- Task requirements -
Reproduce the records word for word, beginning at the line that contains "芸隐再和复用以酬 其一" and continuing through the end of the records, and leave out the pictures.

- Input data -
===============

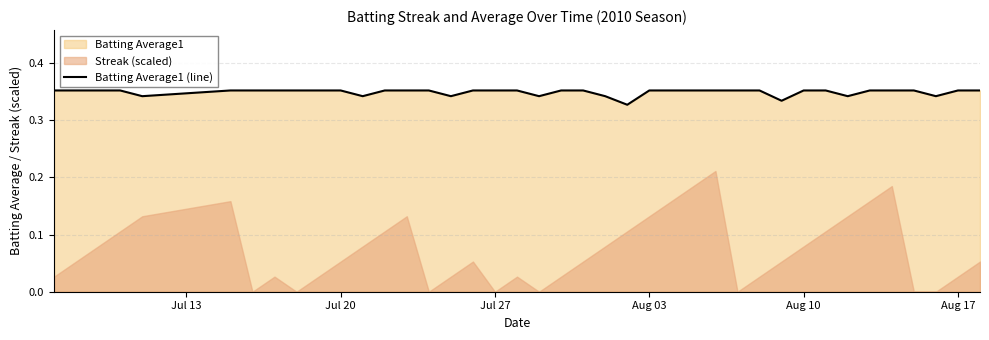

The Batting Average1 (line) series shows 0.5 at Jul 27. True or false?

False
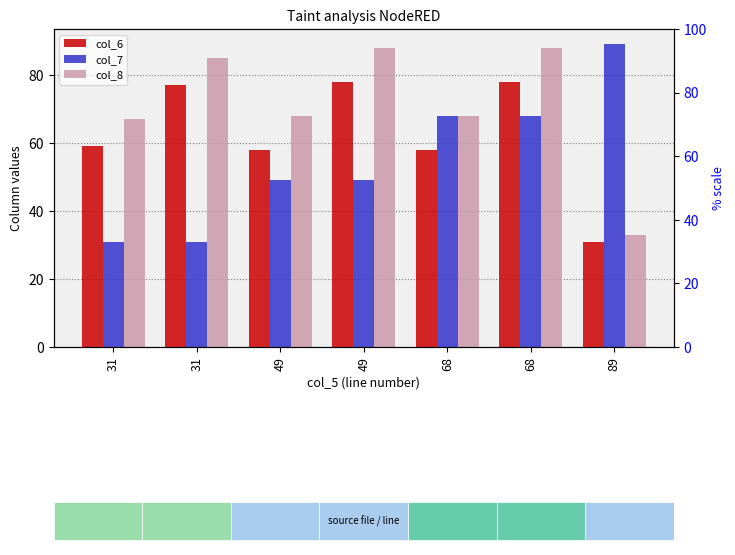

How many groups of bars are there?

7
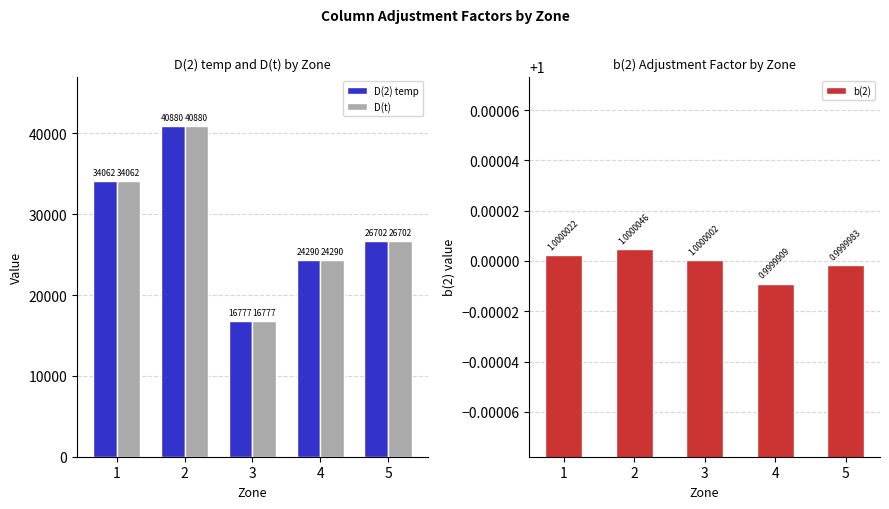

What is the difference between the maximum and second lowest values in the D(t) series?

16590.0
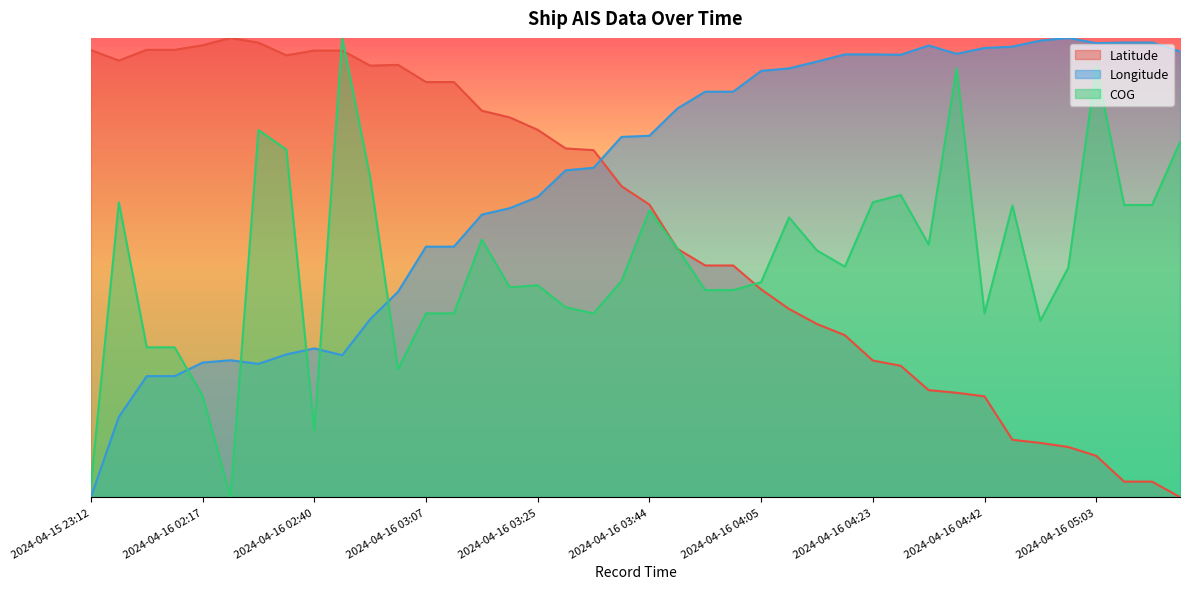

What is the total value across all series at 2024-04-16 02:26?

2.1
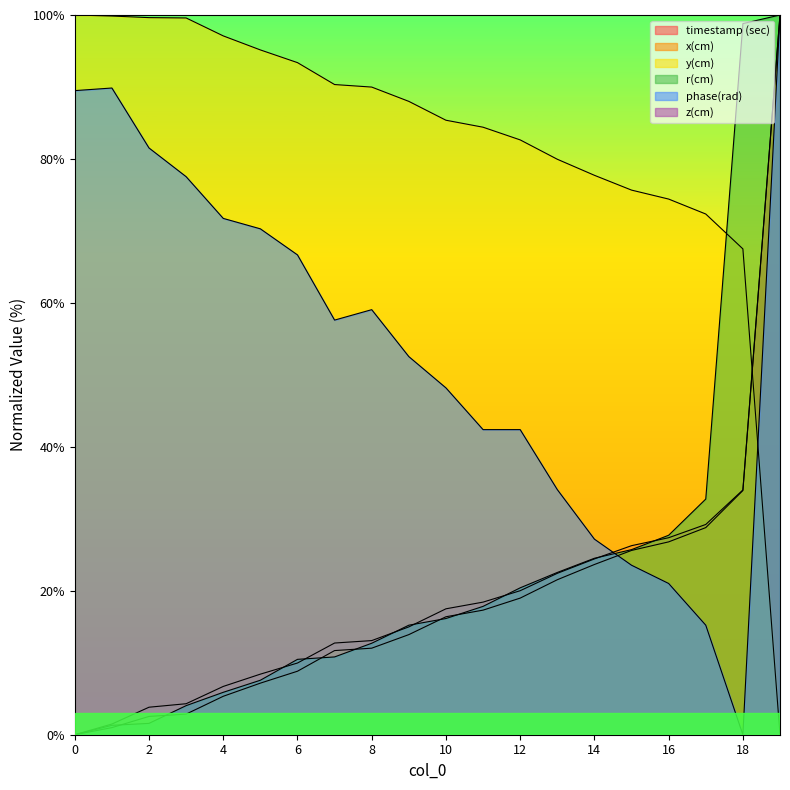

Which series has the largest total across all categories?

y(cm)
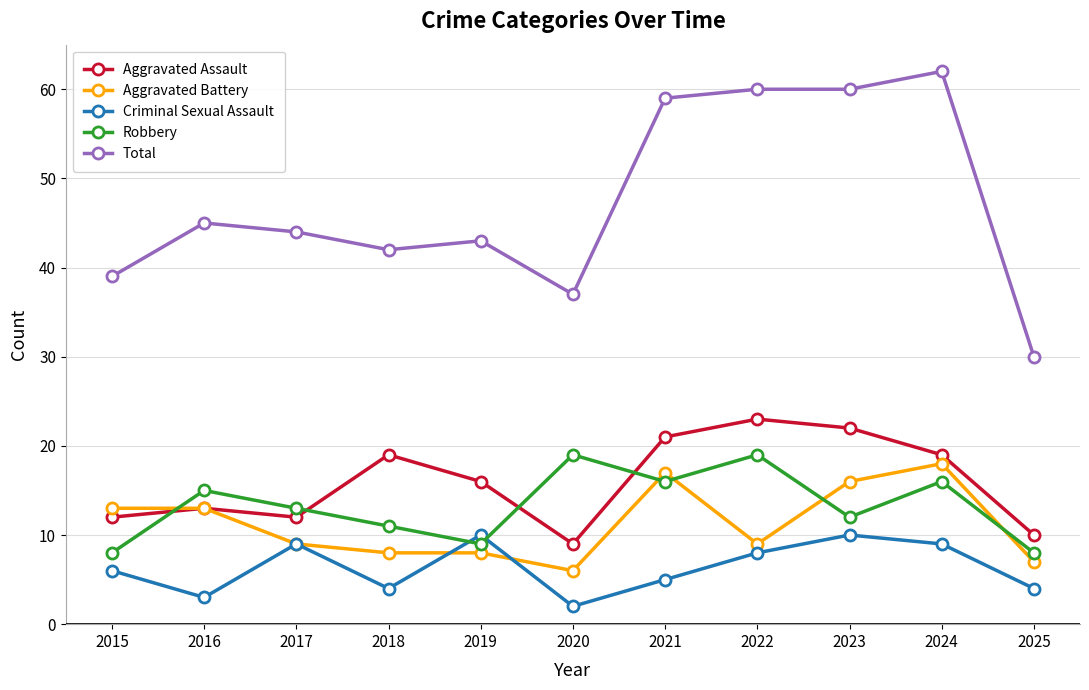

The Aggravated Battery series shows 8 at 2019. True or false?

True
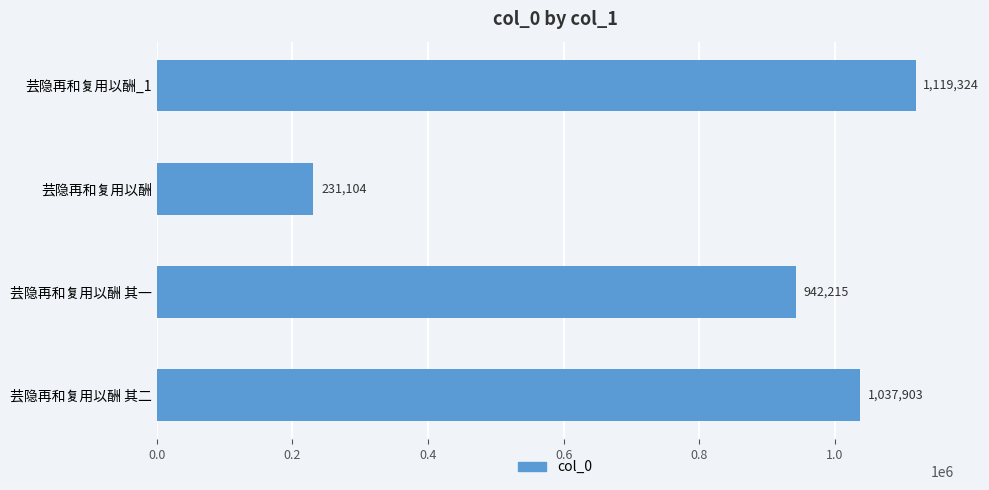

At which label is the value closest to 675214?

芸隐再和复用以酬 其一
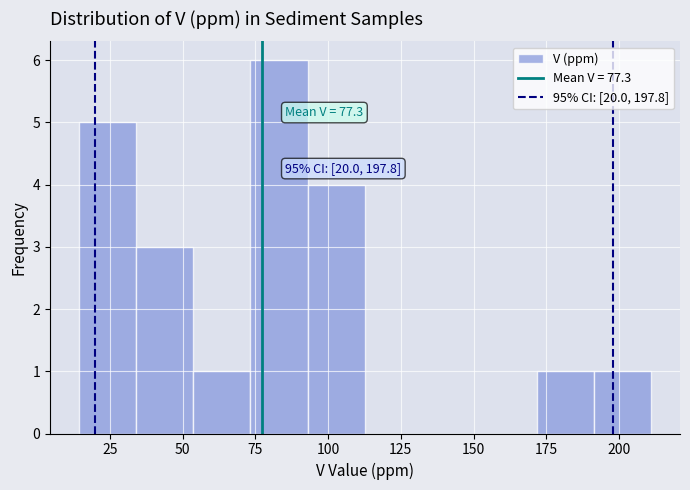

Read against the x-axis, roughly where is the centre of the tallest bar?

85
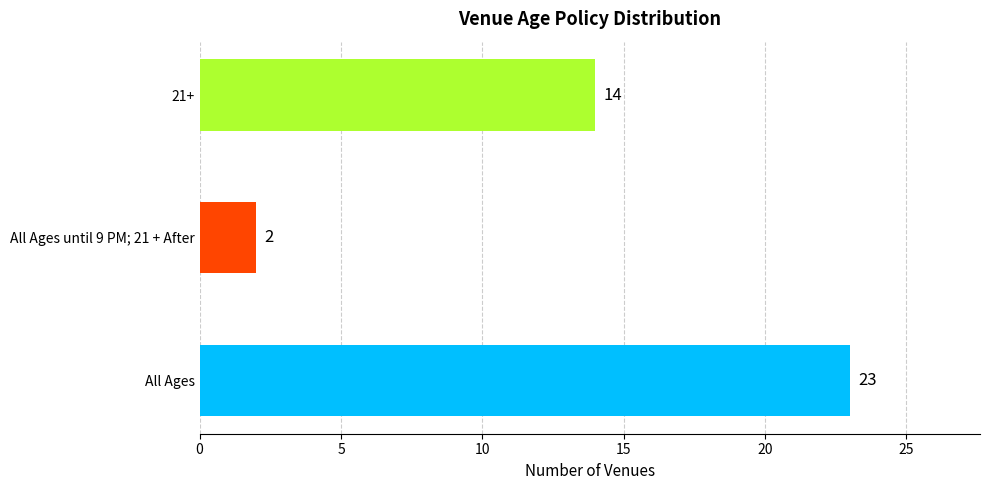

Are the bars horizontal?

Yes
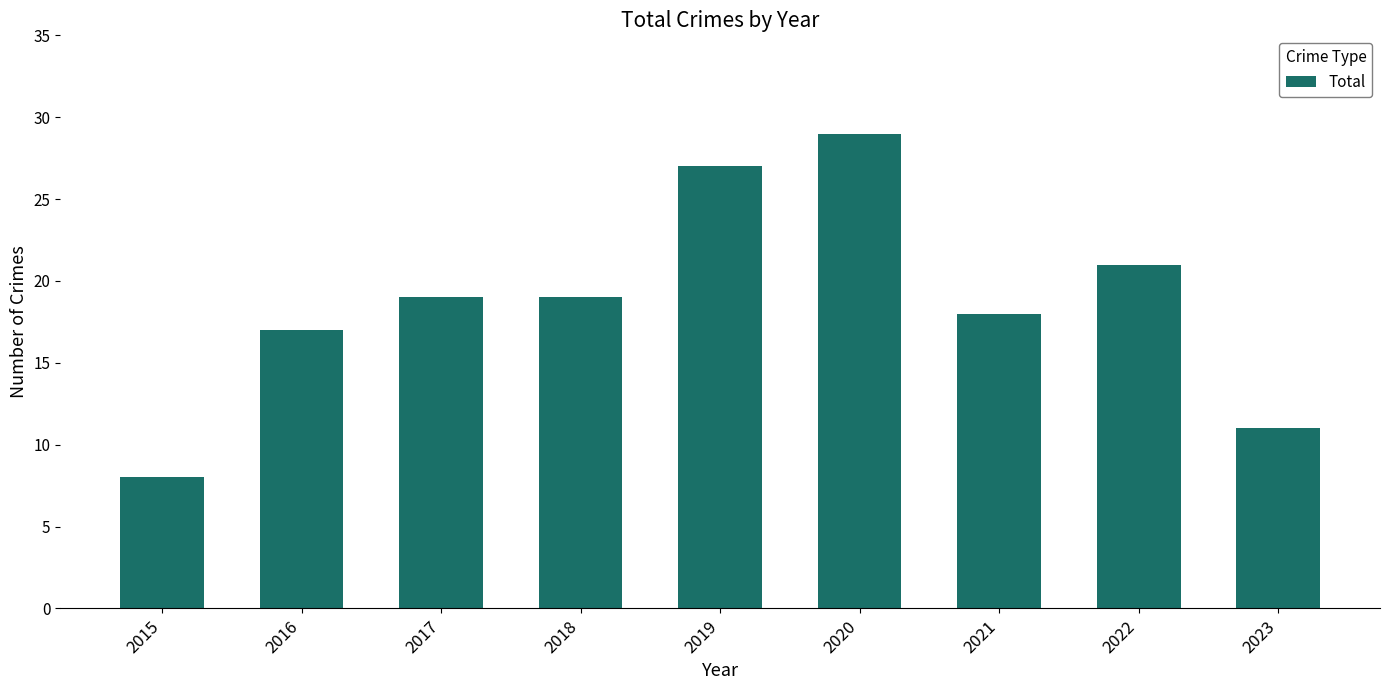

Approximately how many times larger is the value at 2018 compared to 2016?

1.1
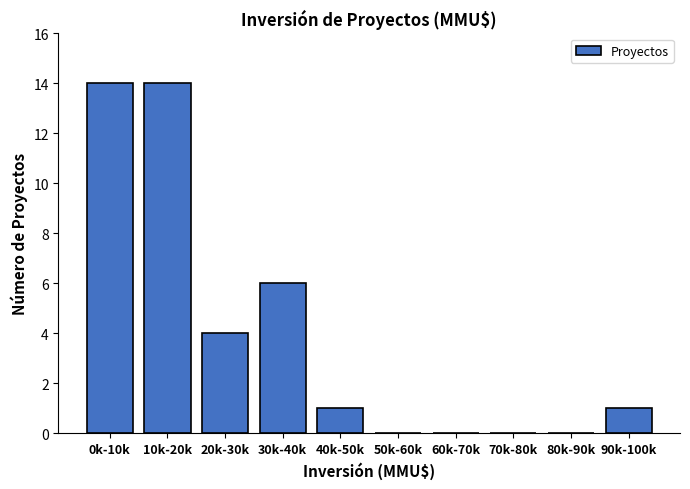

Reading left to right, list all the values displayed in this chart.

0k-10k=14	10k-20k=14	20k-30k=4	30k-40k=6	40k-50k=1	50k-60k=0	60k-70k=0	70k-80k=0	80k-90k=0	90k-100k=1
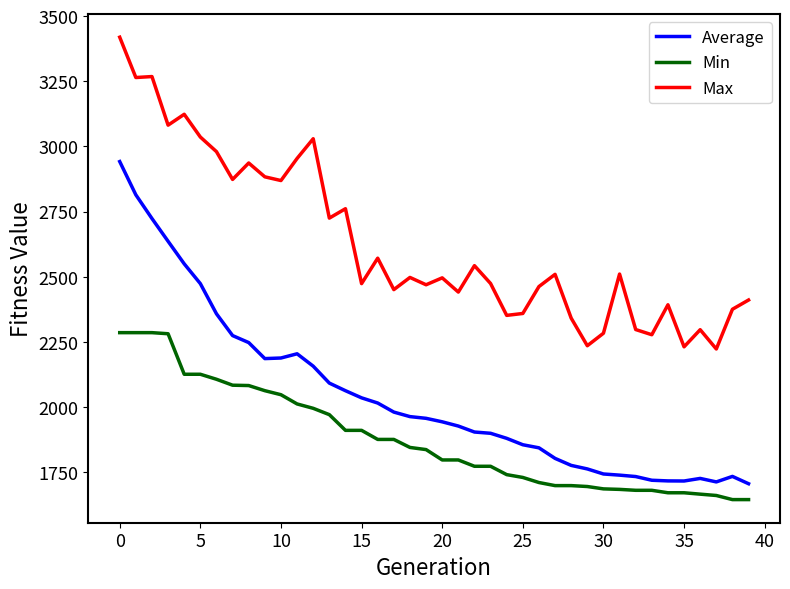

True or false: Max and Average cross at least once.

False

===============

- Solution to this problem -
芸隐再和复用以酬 其一

Read against the x-axis, roughly where is the centre of the tallest bar?

85

Are the bars horizontal?

Yes

Approximately how many times larger is the value at 2018 compared to 2016?

1.1

Reading left to right, list all the values displayed in this chart.

0k-10k=14	10k-20k=14	20k-30k=4	30k-40k=6	40k-50k=1	50k-60k=0	60k-70k=0	70k-80k=0	80k-90k=0	90k-100k=1

True or false: Max and Average cross at least once.

False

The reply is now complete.